Mar 302011
 
 March 30, 2011  Laws, Non-U.S.

From the briefing paper that outlines issues in inter-agency sharing of information and reviews various options, the preferred option:

We believe that the greatest promise is held by the concept of an “approved sharing programme”. In two Canadian provinces, Alberta and British Columbia, one of the statutory exceptions to the non-disclosure principle is “a common or integrated programme or service”.36 In neither Act is this phrase defined; instead its meaning is spelt out in guidance. The detail is, as it were, below the surface. Examples given in the Alberta guidelines suggest that the concept is principally focussed on programmes of beneficial service of the Linwood Service Centre kind.37

We think that for New Zealand the Canadian concept should be extended in two ways.
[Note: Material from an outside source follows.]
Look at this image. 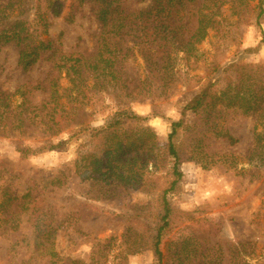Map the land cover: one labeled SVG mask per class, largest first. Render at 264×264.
<instances>
[{"label":"rangeland","instance_id":"obj_1","mask_svg":"<svg viewBox=\"0 0 264 264\" xmlns=\"http://www.w3.org/2000/svg\"><path fill=\"white\" fill-rule=\"evenodd\" d=\"M148 3L126 1L131 11ZM220 5L215 28L194 55L163 43L152 72L138 52V35L124 37L130 52L119 66L120 84L85 74L83 103L73 101L77 91H66L70 77L53 71L51 61L24 71L16 46L0 48V264H50L35 250L37 234L49 230L60 264H157L152 243L163 224L165 196L171 212L162 231L164 252L190 239V249L222 246L231 258L222 264H238L229 248L242 241L252 245L249 264H264V165L251 155L256 136L264 145L263 118L226 109L218 122L234 141L213 133L198 141L196 132L214 122L203 124L186 108L203 85L211 83L222 100L229 82L243 77L249 84L247 74L264 65V0ZM60 10L51 15L47 37L61 40L63 53L73 57L93 54L101 27L92 6L62 0ZM53 80L63 95L56 101ZM180 120L185 125L174 137L178 179L169 136ZM111 124L122 140V162L119 172L104 178L110 167L105 156L115 146ZM145 127L155 136L143 134ZM115 162L110 159L111 166ZM124 235L139 241L137 253L122 245Z\"/></svg>","mask_w":264,"mask_h":264},{"label":"trees","instance_id":"obj_2","mask_svg":"<svg viewBox=\"0 0 264 264\" xmlns=\"http://www.w3.org/2000/svg\"><path fill=\"white\" fill-rule=\"evenodd\" d=\"M126 1L75 0L78 3V8L85 3L92 6L94 18L101 27V36L93 54L73 57L69 53H63L61 40L56 42L47 37L51 26V15L53 13L54 16L60 14L62 0H0V48L11 44L16 46L19 54L18 65L24 71L31 70L44 58L51 61L53 71L58 73L66 71L67 76L70 77L72 85L66 91H70L71 94L77 91L73 101L83 103L88 87V84L84 83L86 82L84 81L86 80L84 79L85 74L87 76L91 73L97 74L98 80L101 82L115 83V80L118 81L119 66L130 52L128 47L123 45L124 37L129 36L131 32L138 33H132L134 37L138 35L136 40H139V45H143L139 46L138 52L147 61V67L152 72L159 65L153 60L159 50L165 49V44L168 42L173 46V50L194 55L198 50V45L207 38L210 30L215 28L216 18L221 7V0H138L149 3L142 10L131 11L126 5ZM74 17L75 15H71L67 20L73 22ZM155 43L157 44L155 45ZM255 69L253 75L247 74V76H252L249 79L251 81L249 84L242 83L243 77L237 84L229 82L227 95L222 100H218L212 92L213 85L211 83L199 88L186 108L199 115L203 124L208 125L210 120H213L214 123L204 128L201 127L202 129L195 134V140L200 141L209 133H213L218 138L233 142L234 138L218 122L226 109L237 111L244 116L257 115L259 118L262 117L264 122V65H256ZM119 84L118 81L117 85ZM122 87L126 86L122 84ZM59 89L58 81L53 80L50 84V92L55 101L63 96L60 95ZM3 101L4 99L2 100L0 97V107ZM129 117L133 118L134 116ZM135 117L143 119L141 116ZM184 125L185 123L181 120L173 122L172 133L169 136V151L176 159L174 172L178 179L181 178L182 172L179 169L180 156L174 143V137L178 133V129ZM111 128L112 124L107 127L108 136L111 137L115 146L105 156V159L109 160L106 165L109 164L110 167L103 172L104 178L111 176L116 171L119 172L120 165L117 161L122 162V158H120L122 140L118 131L110 130ZM142 133L149 134L151 137L155 136L151 127L143 128ZM200 146V143H196L195 147ZM263 148L262 137L258 135L251 155L262 159L261 166L264 165ZM124 153L127 154L126 151ZM200 153H203V150ZM111 158H116L114 166L110 165ZM199 161L203 163L202 160ZM202 165L207 167L206 164ZM51 183L61 184L58 180L57 182L53 180ZM174 183L171 188L174 187ZM170 212L171 208L165 196L163 224L158 229L152 243L157 264H222L226 257L230 258L223 251L222 246L203 250L190 249V239L174 244L175 250L171 253L164 252L161 247L162 231L168 225ZM52 235L53 232L50 230L44 234L39 232L36 236L38 242L35 250L40 251L42 256H47L50 264H60V259L54 248V241L51 239ZM123 244L132 253H137L140 250L138 248L139 241L137 239L130 241L126 235L122 240ZM251 246L250 242L241 241L231 245L229 254L231 250V256L238 261V264H249ZM216 248H218V255H211L210 252ZM232 248H236L235 254ZM237 250H239L238 255ZM78 264L84 263L79 262Z\"/></svg>","mask_w":264,"mask_h":264}]
</instances>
First, we think that the exception should cover all types of sharing programmes and not just “beneficial service” programmes. In fact we think it would be quite difficult to isolate such a category. The solution we propose would be a general one which would cover programmes whose sole purpose is to provide holistic service to an individual or family; programmes which envisage the taking of adverse action against an individual; programmes which combine both these things; and programmes which raise at least the possibility that both may be involved. It would also include programmes which are presently dealt with as information matching. In other words, the concept should be the broad one of an “approved information sharing programme”. Secondly, we believe that such programmes should require formal approval by Order in Council, and that legislation should lay down explicit rules for that approval, and clearly prescribe the protections which surround such programmes. Only in this way can the risks that attach to sharing programmes be sufficiently managed and solutions to them be prescribed. The types of programme are likely to vary considerably. Some would involve more agencies, more information, and more risks than others. Some might modify the application of one or more of the information privacy principles in the Privacy Act. The safeguards and checks and balances would need to be proportionate to those varying levels of risk.